Conclave of Shadows
- First editions
- Talon of the Silver Hawk King of Foxes Exile's Return
- Author: Raymond E. Feist
- Country: United States United Kingdom
- Language: English
- Genre: Fantasy novel
- Publisher: Avon Eos, HarperCollins
- Preceded by: The Serpentwar Saga
- Followed by: The Darkwar Saga

= Conclave of Shadows =

Series of fantasy novels by Raymond E. Feist

Conclave of Shadows is a series of fantasy novels by Raymond E. Feist, part of The Riftwar Cycle. The series picks up events following The Serpentwar Saga, and deals with the secret titular organization formed by the great magician Pug, and its initial struggle against evil necromancer Leso Varen while in the employ of Kaspar, Duke of Olasko.

==Works in the series==

===Talon of the Silver Hawk===

Story of a boy, Talon of the Silver Hawk, from the mountains who has had his entire tribal race killed at the order of a Duke.
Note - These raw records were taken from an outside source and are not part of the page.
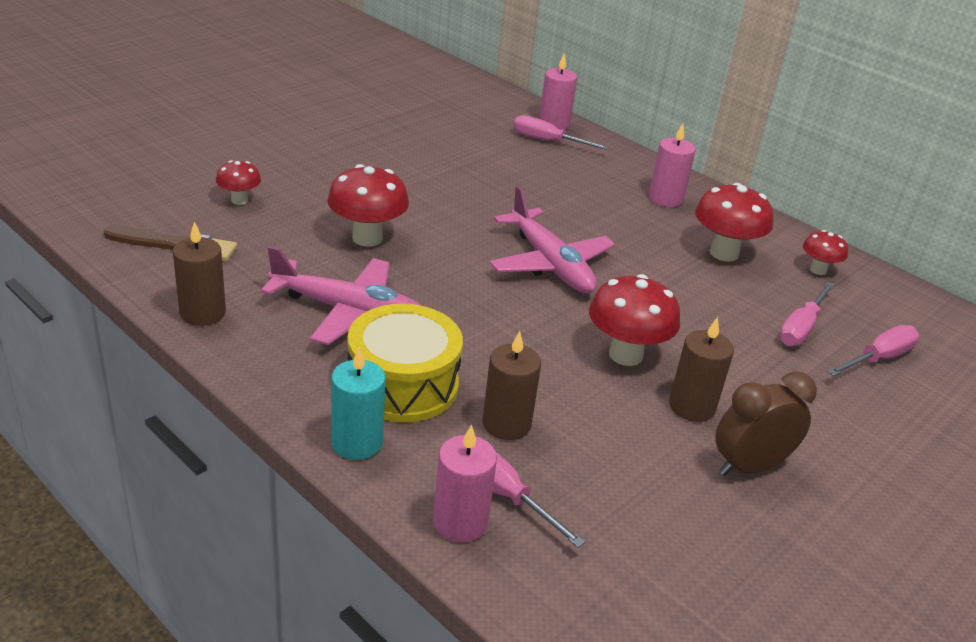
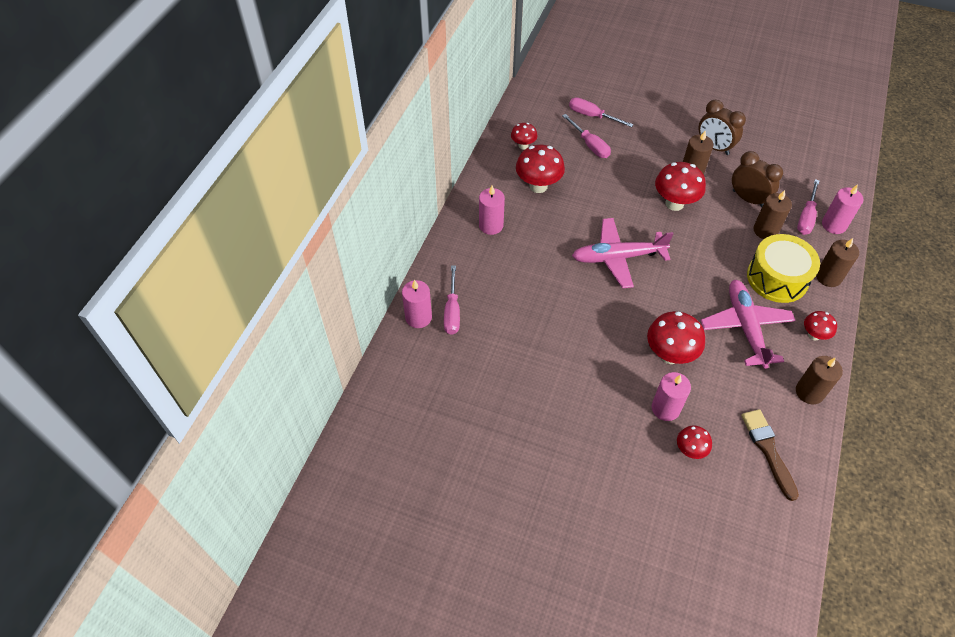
camera: 110 degrees left, 20 degrees up
(275, 365) = (814, 335): none -> red mushroom
(303, 207) = (665, 408): none -> pink candle
(357, 442) = (828, 277): turquoise candle -> brown candle
(550, 263) = (618, 257): pink plane -> pink plane turned 135 degrees counterclockwise
(592, 441) = (748, 199): none -> brown clock
(801, 328) = (590, 145): pink screwdriver -> pink screwdriver turned 45 degrees clockwise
Vowing revenge against the murderers of his family, he joins a secret organization known as the Conclave of Shadows, whose ultimate goal is said to oppose the evil in the world. Talon takes on a secret identity as Talwin Hawkins and the persona of a noble to gain enough fame and power to fulfill his vengeance upon his enemies. The story ends as he comes into the service of the Duke he reviles.

===King of Foxes===

Continues the story of Talon, or Talwin Hawkins as he has become known, under the service of Kaspar, the powerful Duke of Olasko. Talwin awaits the moment his master betrays him, believing that it is in the Duke's nature to betray, so that he may bring justice to his slaughtered people without breaking his oath of service. He gets his chance when the Duke betrays him to a neighboring King, but is exiled before he can take his revenge the Duke. Unknown to Talwin the mysterious sorcerer Leso Varen holds a strange influence over the Duke, and that much of the Duke's ambition was fuelled by Varen's machinations. After months in prison, Talwin escapes, and wages a war against his former master, ultimately destroying everything the Duke held in his power. The sorcerer meanwhile seems to meet his end at Talwin's hand during the battle. The story ends as Talwin discovers that his people have not been eliminated when he discovers a young woman from his village and her son, and takes them as wife and child. Having had enough of bloodshed, Talwin decides to banish the Duke in order to have him contemplate all he has done, now that the veil of the Sorcerer had been broken.

===Exile's Return===

The story of the exiled Duke and his quest to return home after being transported to the other side of the world by a magician ally of Talwin Hawkins. During his exile, he contemplates all the choices he had made as the Duke, and regrets the pain he had caused. Along his journey, he encounters four men carrying an artifact of dark power. As soon as he sees it, he is caught in its power and led by a will not his own along with his new companions to where the artifact, a set of black armor, wished. They take it to the temple of the Gods, and are directed to take it to the Gods themselves upon the highest mountains of the world. As they travel, the former Duke Kaspar's companions are killed off one at a time, until he is alone in carrying the armor to the Gods. There he is shown visions of great evil that await if the armor is not sent back to the world from which it came. To do so, Kaspar is instructed to find his old enemy, Talwin Hawkins, and contact the order he works for, the Conclave of Shadows. Kaspar takes the advice and sails the armor back to his home and does as he is bid, only to find that the Conclave know of no means to destroy the armor. Hoping to gain more information, the head of the Conclave, Pug, transports them to the elf lands of Elvandar where they seek the wisdom of the elves. Even the elves prove to be of no help, and just as the sorcerer Pug and Kaspar are to return, a reincarnated Leso Varen attacks the elven land with his hordes of undead. After saving the elf lands, they return only to find that Pug's stronghold had been breached by none other than Leso Varen himself. After a battle in which Varen is killed again, Pug and his son are able to send the armor to an Assembly of the most powerful magicians in their plane. As the story concludes, Pug and an ally of his, Nakor, travel to where the armor was first uncovered, only to find that thousands more like it were hidden only under the surface.

==Characters==
- Talwin Hawkins (born Kielianapuna, then Talon of the Silver Hawk) was originally a part of a people who called themselves the Orosini and these resided in the 'High Fastness' mountain region beyond the eastern borders of the Kingdom of the Isles east of the Duchy of Farinda and west of County Conar. The Orosini are a simple people, and Talwin is introduced in Talon of the Silver Hawk as a boy named Kielianapuna, awaiting his vision from the gods; where he will his receive his true name. He has been waiting for two days on his vision quest, and is losing hope when he finally receives a vision when he faints and a hawk lands next to him and speaks to him. His name is revealed to him, 'Talon of the Silver Hawk'.